BACKEND_HEALTH=$(curl -s http://localhost:8000/health)
echo "$BACKEND_HEALTH" | jq .

if echo "$BACKEND_HEALTH" | jq -e '.status == "healthy"' > /dev/null; then
    echo "✅ Backend is healthy"
else
    echo "❌ Backend is unhealthy!"
    echo "$BACKEND_HEALTH" | jq .
fi
echo ""

# Frontend health
echo "=== Frontend Health ==="
FRONTEND_STATUS=$(curl -s -o /dev/null -w "%{http_code}" http://localhost:8080)
if [ "$FRONTEND_STATUS" = "200" ]; then
    echo "✅ Frontend is healthy (HTTP $FRONTEND_STATUS)"
else
    echo "❌ Frontend is unhealthy (HTTP $FRONTEND_STATUS)"
fi
echo ""

# Database health
echo "=== Database Health ==="
DB_STATUS=$(docker exec newhires-db pg_isready -U newhires 2>&1)
if echo "$DB_STATUS" | grep -q "accepting connections"; then
    echo "✅ Database is healthy"
else
    echo "❌ Database is unhealthy"
    echo "$DB_STATUS"
fi
echo ""

# Worker health
echo "=== Worker Status ==="
WORKER_RUNNING=$(docker ps | grep newhires-workers)
if [ -n "$WORKER_RUNNING" ]; then
    echo "✅ Worker is running"
    echo "Recent worker activity:"
    docker logs newhires-workers --tail=5
else
    echo "❌ Worker is not running!"
fi
echo ""

# Job queue
echo "=== Job Queue Status ==="
docker exec newhires-db psql -U newhires -d newhires -c \
  "SELECT status, COUNT(*) FROM correction_jobs GROUP BY status;" 2>/dev/null
echo ""

◆ Dataset entries ◆
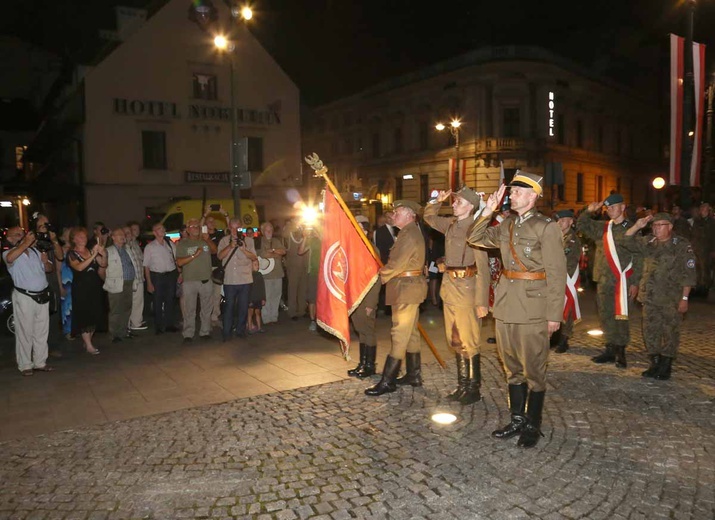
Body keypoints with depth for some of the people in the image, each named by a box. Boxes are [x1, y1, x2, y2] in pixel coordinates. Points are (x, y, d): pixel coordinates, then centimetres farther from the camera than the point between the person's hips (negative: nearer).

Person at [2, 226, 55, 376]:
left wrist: (45, 262, -4)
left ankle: (40, 362, 21)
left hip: (43, 296, 5)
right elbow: (10, 258, -31)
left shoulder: (35, 251, 13)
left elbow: (50, 269, 17)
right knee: (25, 332, 0)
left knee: (42, 331, 11)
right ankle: (25, 365, 8)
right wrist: (26, 243, -30)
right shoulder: (8, 253, -5)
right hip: (24, 297, -5)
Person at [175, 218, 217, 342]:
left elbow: (214, 250, -6)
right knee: (189, 309, 1)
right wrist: (194, 255, -15)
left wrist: (208, 239, -21)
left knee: (207, 308, 9)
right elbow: (179, 262, -7)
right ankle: (188, 334, 7)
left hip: (206, 280, 3)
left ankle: (205, 332, 19)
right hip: (190, 281, -3)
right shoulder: (183, 243, 1)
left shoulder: (205, 241, 9)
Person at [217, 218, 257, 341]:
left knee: (243, 307, 6)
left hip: (245, 279, 1)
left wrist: (244, 249, -14)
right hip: (229, 280, -1)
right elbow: (220, 256, -5)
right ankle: (227, 333, 8)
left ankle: (240, 330, 18)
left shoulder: (248, 240, 7)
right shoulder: (224, 240, 8)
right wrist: (230, 246, -17)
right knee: (229, 306, 1)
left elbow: (254, 257, 0)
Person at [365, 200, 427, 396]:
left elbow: (396, 263, -19)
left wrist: (381, 276, -4)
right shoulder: (412, 233, 18)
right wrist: (386, 272, 6)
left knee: (399, 334, -9)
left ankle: (388, 381, -6)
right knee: (410, 332, 15)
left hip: (406, 288, -11)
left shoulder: (409, 234, -16)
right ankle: (413, 375, 23)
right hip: (409, 286, 11)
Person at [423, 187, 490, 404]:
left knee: (468, 342, 1)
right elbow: (429, 217, 28)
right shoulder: (450, 224, 7)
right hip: (449, 288, 8)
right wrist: (437, 201, 9)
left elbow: (483, 268, -17)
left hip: (466, 289, -8)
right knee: (455, 341, 15)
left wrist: (482, 302, -19)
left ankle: (473, 389, 15)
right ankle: (463, 384, 29)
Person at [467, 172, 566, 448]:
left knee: (533, 370, 5)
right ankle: (517, 419, 29)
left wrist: (554, 314, -13)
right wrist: (487, 212, 0)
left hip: (533, 310, -6)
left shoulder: (546, 227, -9)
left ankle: (532, 425, 20)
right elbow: (475, 238, 13)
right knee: (512, 368, 15)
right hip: (506, 307, 7)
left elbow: (557, 273, -11)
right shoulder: (506, 225, 10)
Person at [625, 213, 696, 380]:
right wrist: (637, 226, -10)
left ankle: (665, 366, 13)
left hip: (671, 299, -5)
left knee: (670, 332, 2)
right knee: (650, 331, 10)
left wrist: (684, 298, -12)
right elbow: (627, 242, 5)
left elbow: (688, 274, -8)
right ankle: (654, 364, 22)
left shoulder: (682, 245, -6)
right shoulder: (648, 242, 8)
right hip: (650, 297, 5)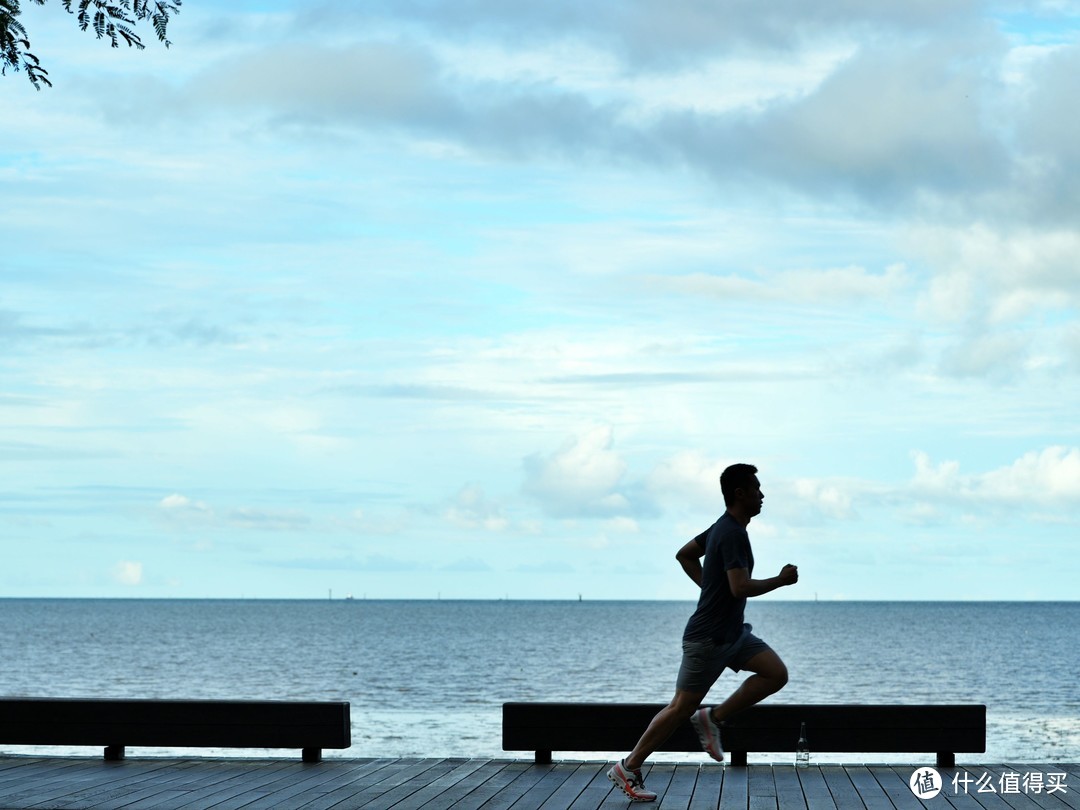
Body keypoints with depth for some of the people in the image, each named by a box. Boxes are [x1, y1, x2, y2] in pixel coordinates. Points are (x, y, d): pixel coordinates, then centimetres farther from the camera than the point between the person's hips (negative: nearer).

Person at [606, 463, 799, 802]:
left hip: (732, 633, 10)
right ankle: (628, 768, 8)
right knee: (682, 708, -3)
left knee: (776, 674, 0)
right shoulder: (733, 534, -21)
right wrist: (781, 580, -17)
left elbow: (685, 555, 22)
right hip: (707, 638, -10)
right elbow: (741, 587, -30)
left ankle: (713, 719, 6)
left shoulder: (722, 528, 9)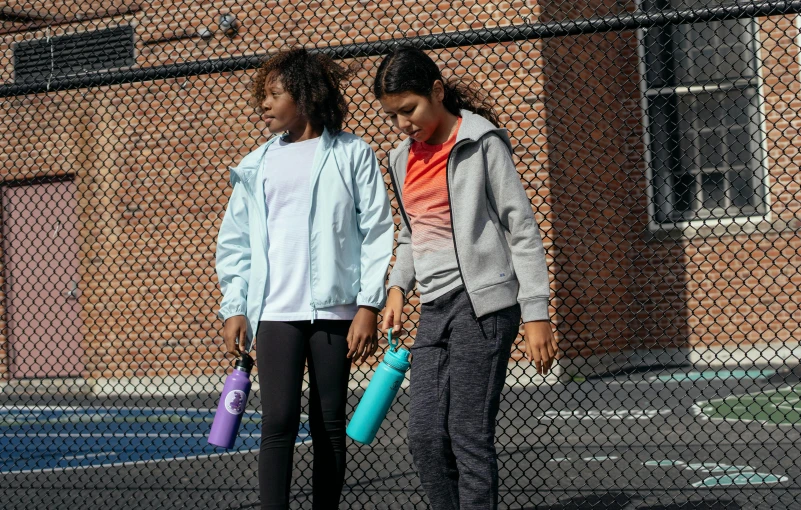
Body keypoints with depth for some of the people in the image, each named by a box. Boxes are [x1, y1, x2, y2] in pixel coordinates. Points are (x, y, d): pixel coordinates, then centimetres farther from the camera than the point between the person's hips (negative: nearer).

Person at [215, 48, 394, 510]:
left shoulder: (352, 154, 4)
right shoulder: (256, 166, 13)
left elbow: (376, 233, 0)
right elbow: (235, 242, 15)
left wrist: (368, 306, -7)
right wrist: (234, 308, 6)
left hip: (333, 311, -2)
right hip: (275, 313, 2)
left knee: (330, 426, 4)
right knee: (278, 422, -8)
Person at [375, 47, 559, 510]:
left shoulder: (482, 143, -5)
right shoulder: (403, 159, 15)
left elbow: (523, 231, -6)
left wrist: (536, 315, -11)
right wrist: (398, 286, 8)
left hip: (482, 303, -7)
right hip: (435, 310, 7)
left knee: (469, 434, -9)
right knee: (425, 435, 0)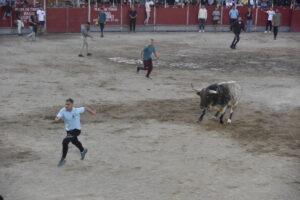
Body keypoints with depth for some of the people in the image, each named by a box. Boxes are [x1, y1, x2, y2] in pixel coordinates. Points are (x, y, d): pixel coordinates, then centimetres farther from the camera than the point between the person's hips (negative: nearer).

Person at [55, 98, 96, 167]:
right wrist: (59, 119, -52)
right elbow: (56, 119, -28)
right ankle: (83, 150, 62)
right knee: (74, 142, 31)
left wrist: (92, 112, 11)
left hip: (76, 130, -6)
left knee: (65, 142, -23)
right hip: (68, 130, 6)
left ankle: (63, 159, -6)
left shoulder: (76, 110, -24)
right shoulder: (63, 111, -18)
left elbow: (85, 108, -7)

◆ Exercise directions ◆
Turn the block of the health-check script that starts with "# Worker health" into a short list of the steps it performs.

◆ Exercise result ◆
- Prints the header "=== Worker Status ===".
- Searches the output of `docker ps` for a container named newhires-workers.
- If it finds one, prints "✅ Worker is running", then "Recent worker activity:", then the last 5 lines of that container's logs.
- If it finds none, prints "❌ Worker is not running!"
- Ends with a blank line.